‘Green’ investments are not just about saving the planet – they’re about making more money, bank studies show
People who put their money into so-called green investments are not always doing it out of a sense of benevolence or concern for the environment.
According to separate studies by two leading international banks, they are increasingly making their decision for a slightly more selfish reason: financial gain.
“Globally, investors do not associate sustainable investing with a trade off of financial returns. Fifty per cent of the investors surveyed expect sustainable investing to outperform financial investment,” said Amy Lo, chairman and head of Greater China at UBS Wealth Management.

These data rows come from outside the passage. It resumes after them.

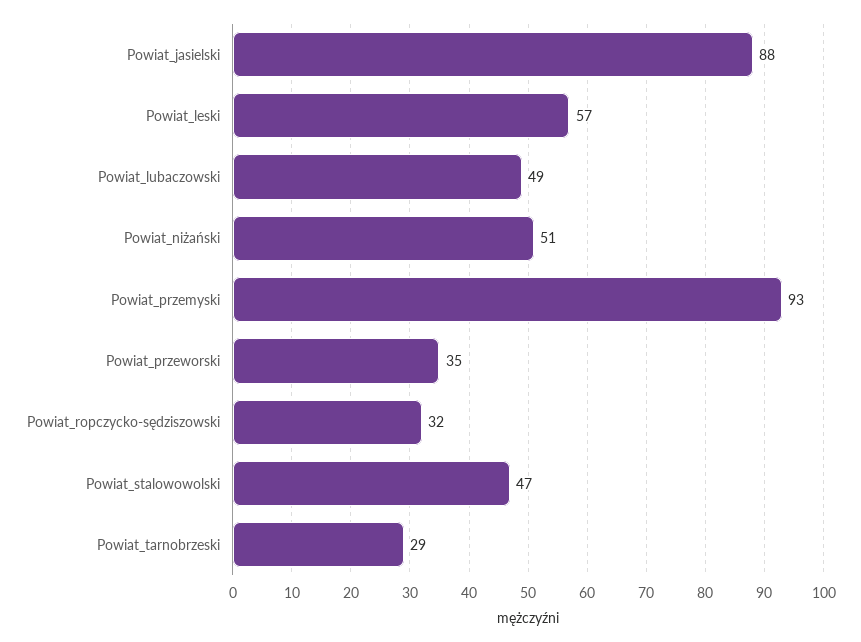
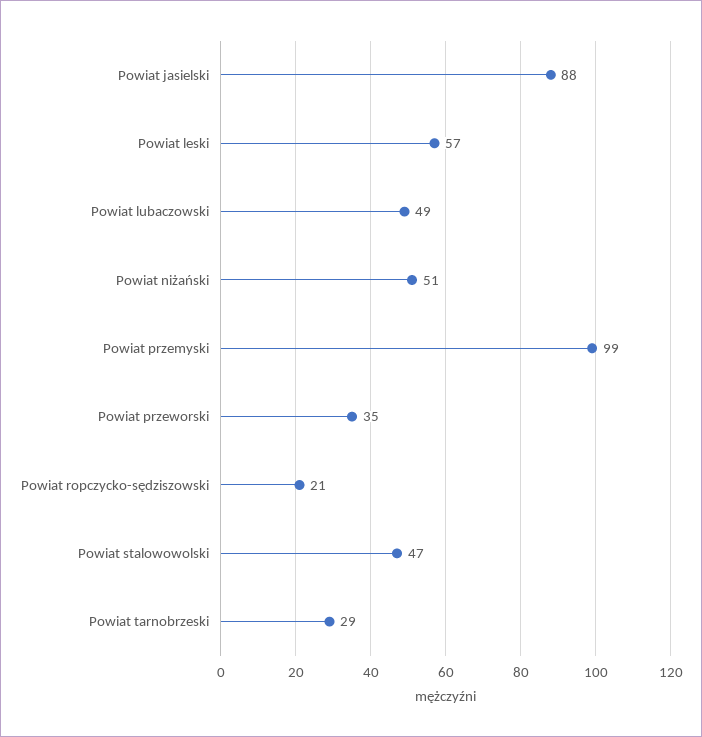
Powiat_przemyski: 93 -> 99
Powiat_ropczycko-sędziszowski: 32 -> 21

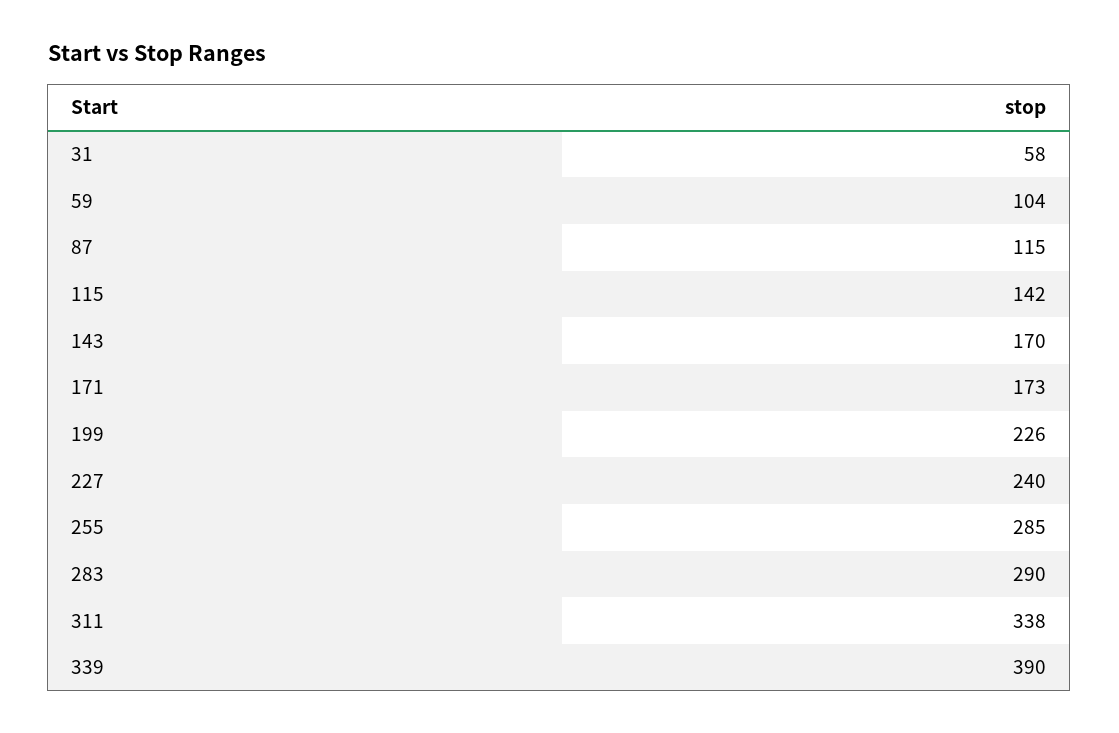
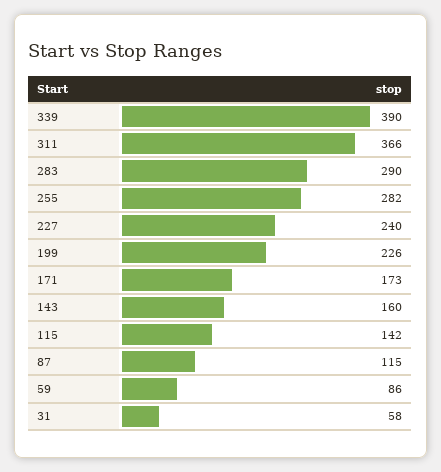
59: 104 -> 86
143: 170 -> 160
255: 285 -> 282
311: 338 -> 366

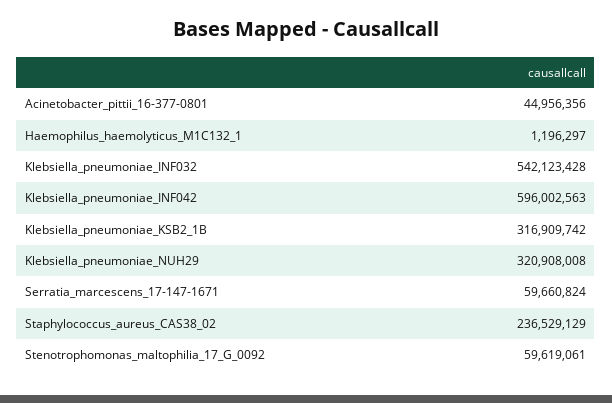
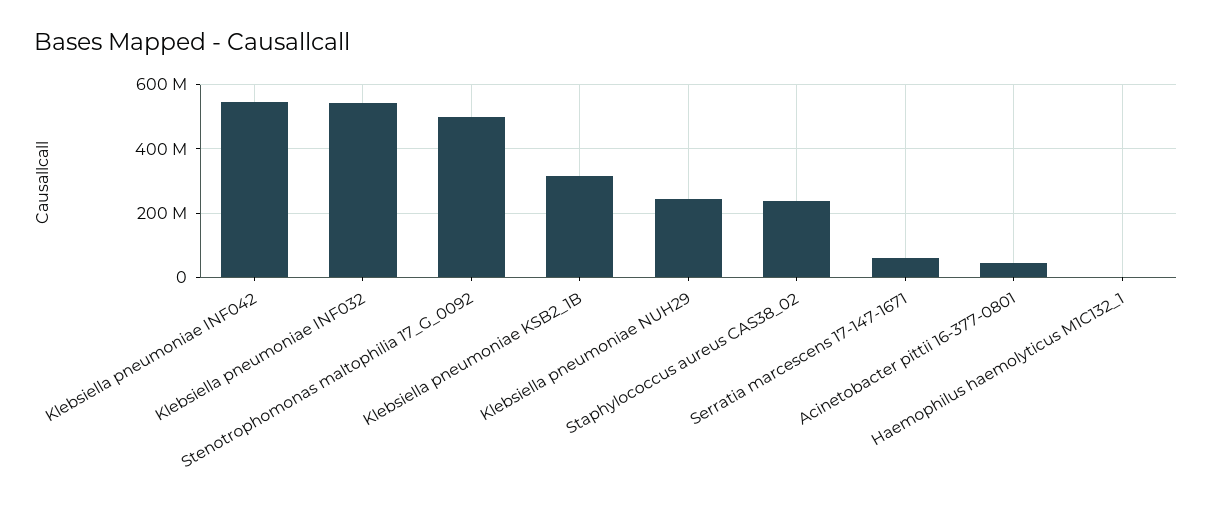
Klebsiella_pneumoniae_INF042: 596002563 -> 540000000
Klebsiella_pneumoniae_NUH29: 320908008 -> 240000000
Stenotrophomonas_maltophilia_17_G_0092: 59619061 -> 500000000

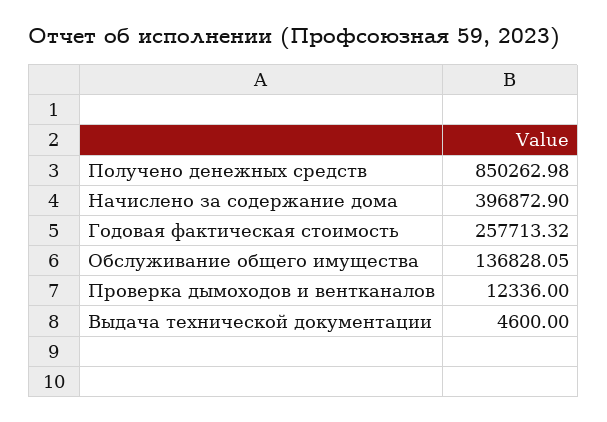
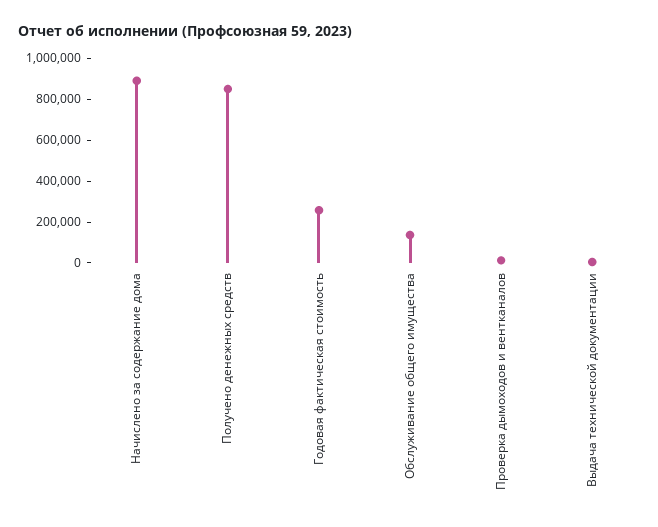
Начислено за содержание дома: 396872.9 -> 900000

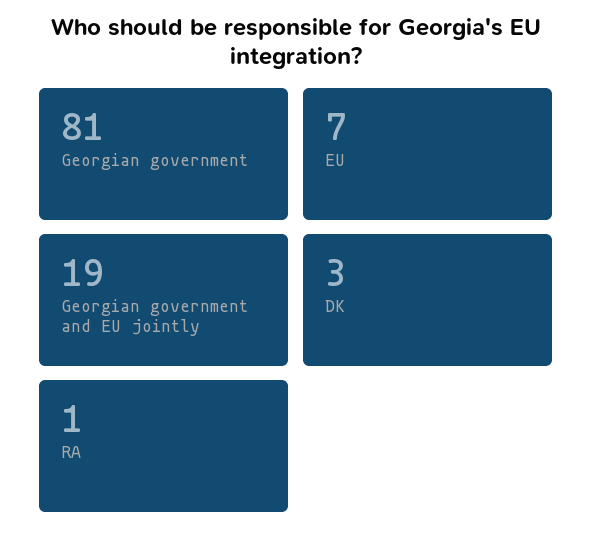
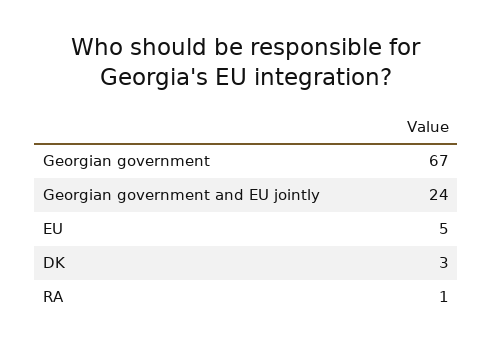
Georgian government: 81 -> 67
EU: 7 -> 5
Georgian government and EU jointly: 19 -> 24

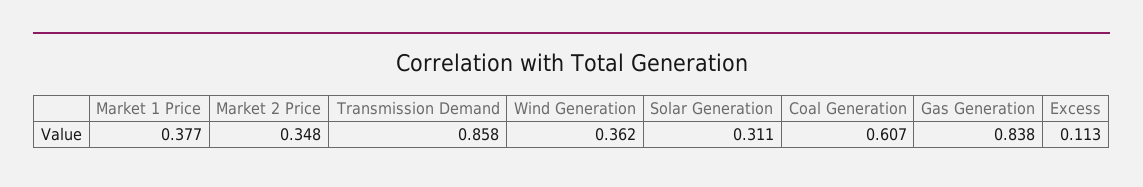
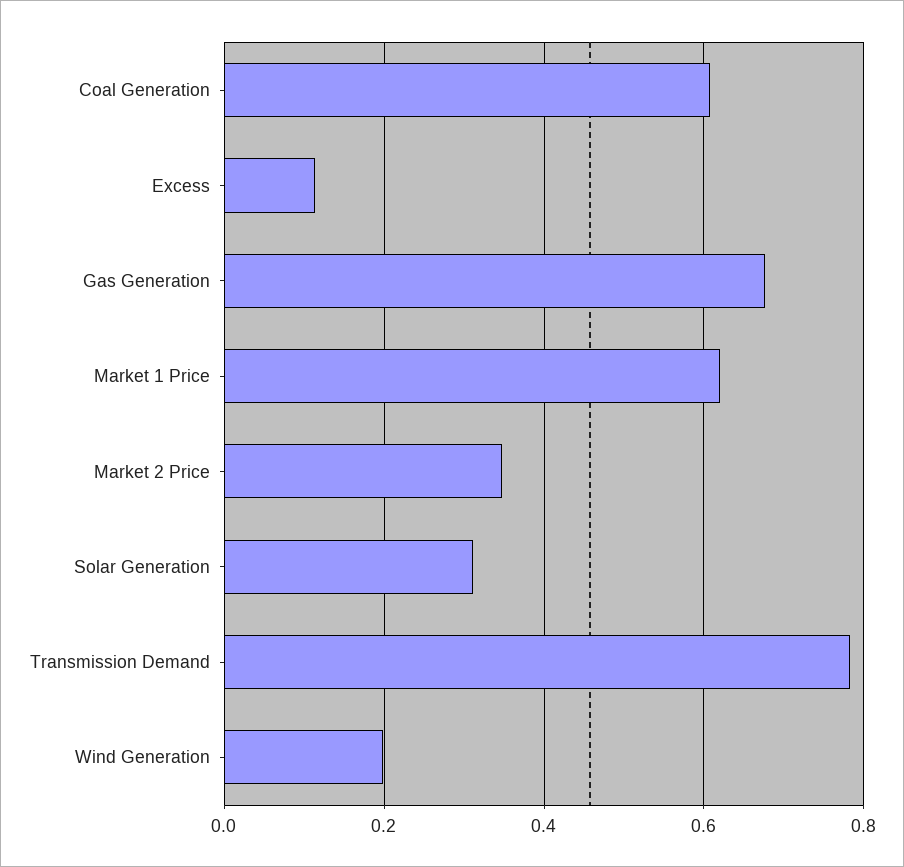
Market 1 Price: 0.377 -> 0.62
Transmission Demand: 0.858 -> 0.78
Wind Generation: 0.362 -> 0.2
Gas Generation: 0.838 -> 0.68

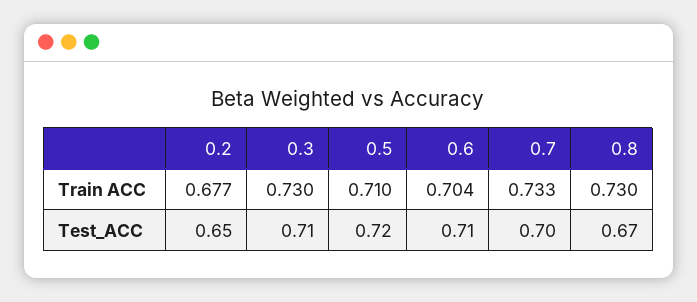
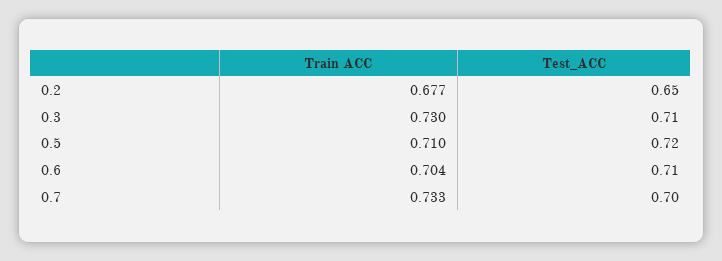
0.8, Train ACC: 0.73 -> none
0.8, Test_ACC: 0.67 -> none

“And of those who are already investing in sustainable investment, 93 per cent believe sustainable investing will outperform traditional investment.”
The UBS survey found that globally 82 per cent of investors believe sustainable investments will perform better or at least on par with traditional investments. In Hong Kong, half of those surveyed expected sustainable investments to outperform traditional alternatives.
The Swiss investment bank surveyed about 5,300 people with at least US$1 million in investible assets excluding property across 10 markets: Brazil, China, Germany, Hong Kong, Italy, Singapore, Switzerland, the UAE, the UK, and the US. The survey was conducted between June and August 2018.
“Green bonds – bonds that are specifically targeting projects which are [aimed at promoting] a greener world – have over the past four to five years outperformed the wider index,” said Adrian Zuercher, regional head of asset allocation at UBS global wealth management CIO.
“In other words, investors are willing to pay a premium for these companies because there is better risk management, and that can translate into better performance.”
The data appears to back their thinking.
The MSCI Emerging Markets ESG Leaders Index, which tracks the performance of listed companies with high scores for their focus on environmental, social and governance (ESG) in 24 emerging markets, reported a 13.43 per cent annualised return in the three years to the end of August, higher than the 11.83 per cent generated by the MSCI Emerging Markets Index during the same period.
The Bloomberg Barclays MSCI Green Bond index outperformed the Barclays Global Aggregate from December 2013 to October 2017, in terms of equivalent bond returns.
An HSBC survey of 1,731 companies and institutional investors worldwide, carried out in May and June, found financial returns and tax incentives were the main drivers of green investment.
In Hong Kong, a third of respondents said their main focus was on financial returns when investing in green bonds or similar assets, while about the same number cited tax incentives.
“Investors are now making their decisions on whether to invest in a green bond based on commercial returns. This is a good indicator that investors are not purely making such investments for charity but they are really believing such investment can make money,” said Daniel Klier, HSBC’s group head of strategy and global head of sustainable finance, in an interview.
He said green bonds have become more attractive because they usually offer an interest rate 1 per cent higher than traditional bonds.